Despite its significantly diverse leadership, the Fed has yet to address one problem: a Hispanic American who has never served on the Fed’s rate-setting committee — a frequent expression of Sen. Robert Menendez, D-N.J. complain. For that reason, Menendez voted this year against confirming Powell’s reappointment as Fed chair for a second four-year term.
This year, Biden also named former Treasury official Michael Barr as a Fed governor, filling all seven board seats for the first time in nearly a decade.
Vincent Reinhart, a former Fed economist now at Dreyfus and Mellon University, said it was unusual for the Fed to experience so much turnover so quickly. Fed governors’ terms are staggered, with the aim of creating a vacancy every two years. Regional bank presidents serve a five-year term, renewable.
“This has to be the most dramatic change in Fed leadership in a year on record,” he said.

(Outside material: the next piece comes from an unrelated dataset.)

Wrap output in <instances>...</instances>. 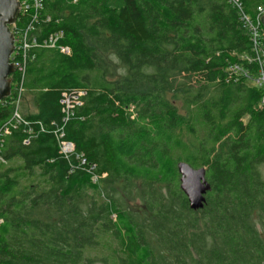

New members, including Barr, are more likely to support lower rates to support the economy and hiring, Reinhardt said. For now, however, with inflation near 40-year highs, the Fed’s policy-making committees are acting unanimously to raise interest rates sharply in an attempt to cool the economy and reduce inflation. Currently, there is little indication of any objection to this approach.
Tim Duy, chief U.S. economist at SGH Macro, said the Fed differs from the Supreme Court in one important way: Just because a president nominates several new Fed board members, it doesn’t necessarily affect the central bank’s decision making.
The Fed is a more technical institution, “where you’re more likely to see people’s opinions change over time” in response to changing economic data, Duy said. At the July meeting, all 12 members of the Fed’s policy committee voted for a sharp three-quarters rate hike — an unusually large increase.
Still, Reinhart said that if inflation should fall sharply and appear to be under control, and if unemployment starts to rise as Fed hikes squeeze the economy, some of Biden’s appointees may begin to advocate for a halt to rate hikes — or even reduction rate.
The outcome could lead to less consistency around the Fed’s decision, Reinhart said. Or Powell could end up pausing rate hikes sooner than he hopes to keep the consensus.
“As we get longer into this rate hike cycle, there will be more opportunities for disagreement,” he said.